O pior, porém, é para a pessoa que sofre com isso: pode chegar a pensar que o mesmo lhe pode acontecer em relações futuras. “E está também ligado à solidão emocional e à incapacidade de estabelecer laços sociais fortes”, acrescenta o cientista. Na mesma linha, Molero descreve o breadcrumbing como “a coisa mais tóxica que existe e a mais viciante”. Explica: “É ambivalência: dar-te migalhas para que não percas o interesse, mas isso acaba por gerar muita incerteza e ansiedade. É muito angustiante”.

Álex García Alamán, psicólogo especializado em terapia sexual e de casais e professor de psicologia na Universidade Oberta da Catalunha, concorda que o funcionamento da própria aplicação também desempenha um papel fundamental por detrás de muitas destas dinâmicas. O especialista, que escreveu uma tese de doutoramento relacionada com a criação de perfis no Tinder, sublinha que estas aplicações, comercializadas como uma forma rápida de namoriscar um número quase infinito de perfis, “tornaram-se uma espécie de processo de filtragem”, e as pessoas não têm consciência de quanto tempo terão de investir em cada match. “Por trás do ghosting, podes acreditar que estás a ser maltratado e rejeitado, mas o que pode estar a acontecer é que a pessoa não está a prestar atenção. Não porque alguém te queira maltratar, mas porque não queres investir tempo [naquela pessoa]. E é mais barato não dizer nada.”

E o mesmo se passa com o breadcrumbing, salienta: “O que pode estar por trás disto é uma pessoa que ainda não decidiu onde vai focar a sua atenção.”

De qualquer forma, toda esta “chuva de microdesilusão” que as pessoas sofrem quando não encontram o que procuram acaba por afetar a autoestima, ao ponto de se autoavaliarem negativamente. Aumenta também a sensação de solidão e incentiva a despersonalização, levando ao cinismo e à ideia de que todos estão a mentir por dentro, diz García Alamán: “E estas são as três dimensões do burnout. Se não se conhece alguém ou não se trata isto como um jogo, todos acabam por se esgotar a longo prazo.”
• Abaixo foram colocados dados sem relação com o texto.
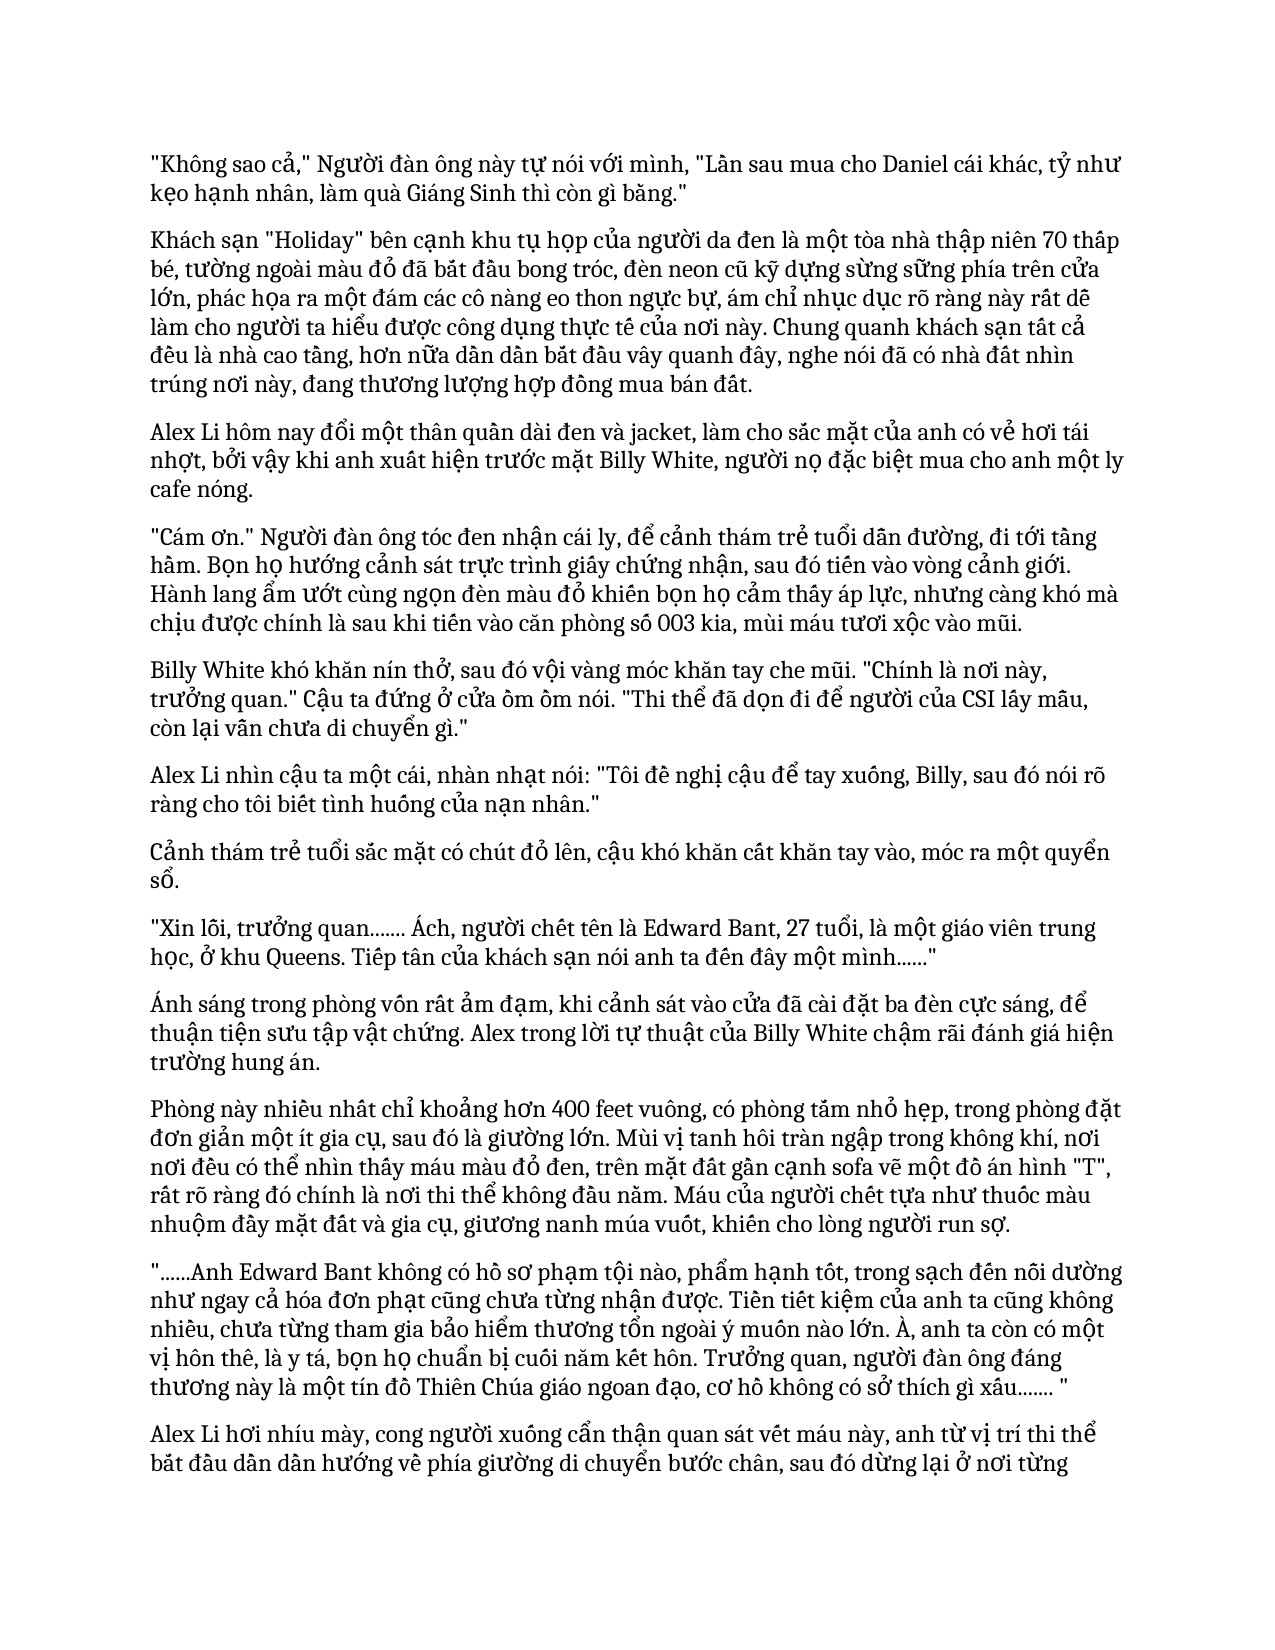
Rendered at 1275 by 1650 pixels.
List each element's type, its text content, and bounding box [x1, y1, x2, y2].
Ainda assim, apesar das desvantagens ou do cansaço que causam nos utilizadores, os cupidos virtuais não parecem que vão morrer tão cedo, acredita a psicóloga: “São o mal menor. As pessoas preferem sair, praticar hobbies e interagir lá, mas não têm tempo. As aplicações de encontros são uma resposta à falta de tempo livre, e as pessoas acabam por voltar porque não têm outra opção.” Mesmo que regressem imersos em apatia, cinismo e desesperança, admite: “Será como entrar numa discoteca e encontrar 90% das pessoas de mau humor.”